**Задание A:** Какого цвета был пар, который несла луна, когда облака рассеялись, согласно отрывку о луне?
**Задание B:** Напечатайте без изменений фрагмент отрывка о луне, начало которого содержит слова «Никто никогда не», а конец — слова «неразгаданной и неразгадываемой.».

**Отрывок:**

'''

Редкая ночная сцена, как скоро она успокоила и умиротворила меня! Нет ли в луне чего-то такого, какой-то связи или напоминания, чего еще не уловило ни одно стихотворение или произведение литературы? (В очень старых и примитивных балладах я натыкался на строки или ремарки, которые намекают на это.) Через некоторое время облака по большей части рассеялись, и, пока луна плыла дальше, она несла, мерцая и меняясь, тонкие цветовые эффекты прозрачно-зеленого и желтовато-коричневого пара. Позвольте мне завершить эту часть отрывком (некий автор в «Трибьюн», 16 мая 1878 г.):

Никто никогда не устает от луны. Богиня, какой она является по дару своей вечной красоты, она — истинная женщина по своему такту: знает прелесть того, чтобы ее видели редко, приходить неожиданно и оставаться лишь на короткое время; никогда не носит одно и то же платье две ночи подряд, и всю ночь не носит его одинаково; она нравится людям дела своей полезностью и заставляет поэтов, художников и всех влюбленных во всех странах обожать свою бесполезность; она отдает себя всякому символизму и всякой эмблеме; она — лук Дианы, зеркало Венеры и трон Марии; она — серп, шарф, бровь, его лицо или ее лицо, и на нее смотрят она или он; она — ад безумца, рай поэта, игрушка младенца, кабинет философа; и пока ее поклонники следуют по ее стопам и виснут на ее прекрасных взглядах, она знает, как хранить свою женскую тайну — свою другую сторону — неразгаданной и неразгадываемой.

'''

**Собранные данные:**
'''

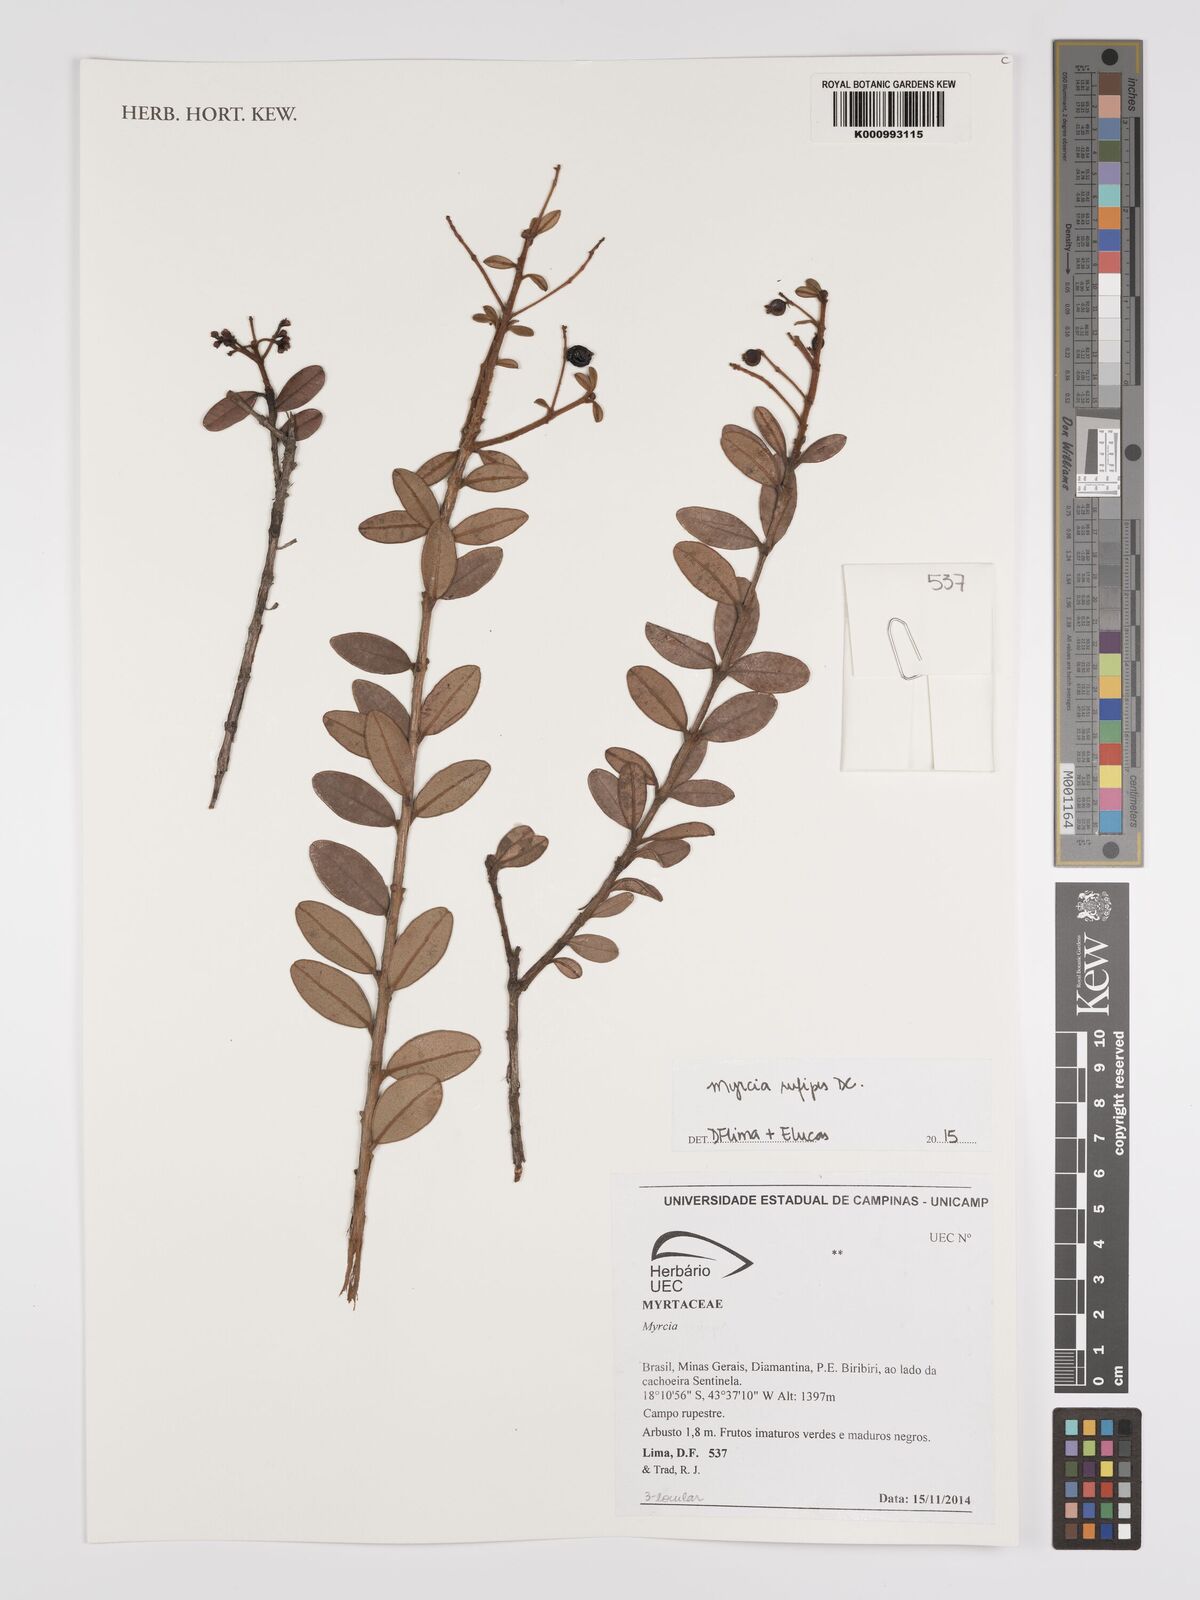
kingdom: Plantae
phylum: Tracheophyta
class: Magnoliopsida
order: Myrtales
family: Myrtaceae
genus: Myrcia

'''
'''

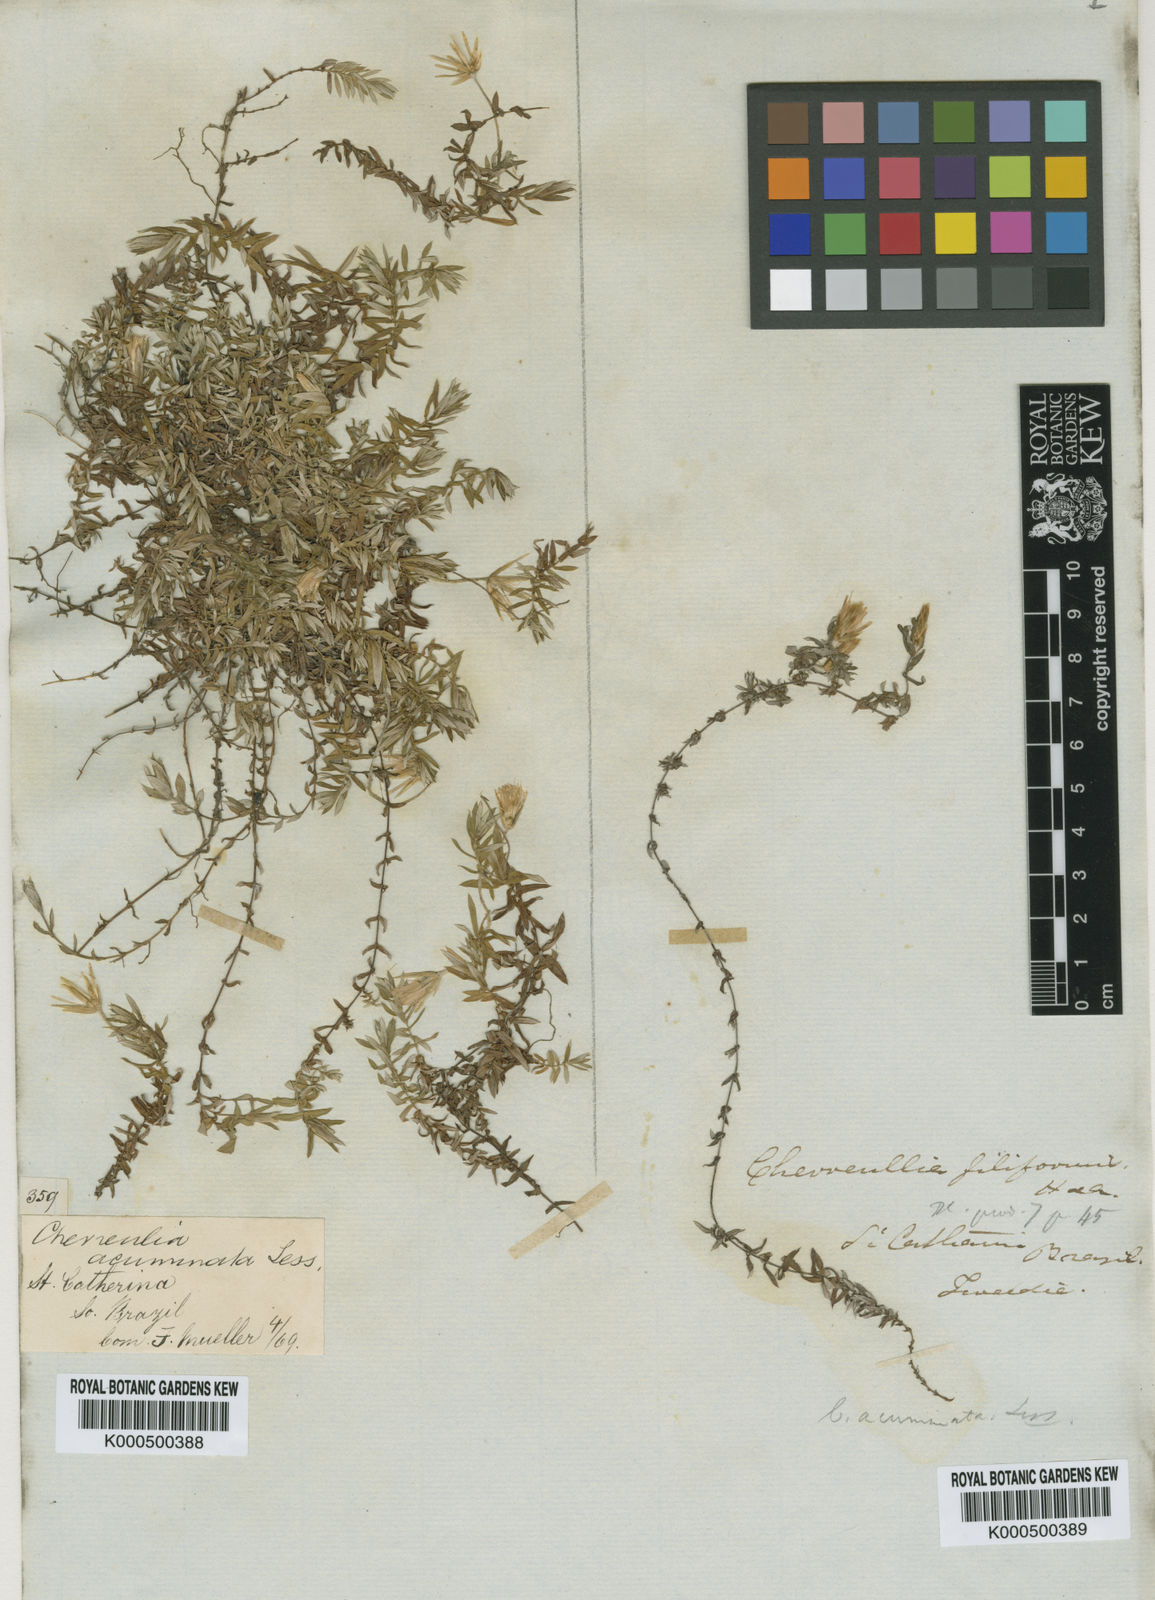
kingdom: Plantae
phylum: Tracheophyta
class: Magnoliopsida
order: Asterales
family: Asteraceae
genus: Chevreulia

'''

**Полный ответ A:** Прозрачно-зеленого и желтовато-коричневого.

**Полный ответ B:**
Никто никогда не устает от луны. Богиня, какой она является по дару своей вечной красоты, она — истинная женщина по своему такту: знает прелесть того, чтобы ее видели редко, приходить неожиданно и оставаться лишь на короткое время; никогда не носит одно и то же платье две ночи подряд, и всю ночь не носит его одинаково; она нравится людям дела своей полезностью и заставляет поэтов, художников и всех влюбленных во всех странах обожать свою бесполезность; она отдает себя всякому символизму и всякой эмблеме; она — лук Дианы, зеркало Венеры и трон Марии; она — серп, шарф, бровь, его лицо или ее лицо, и на нее смотрят она или он; она — ад безумца, рай поэта, игрушка младенца, кабинет философа; и пока ее поклонники следуют по ее стопам и виснут на ее прекрасных взглядах, она знает, как хранить свою женскую тайну — свою другую сторону — неразгаданной и неразгадываемой.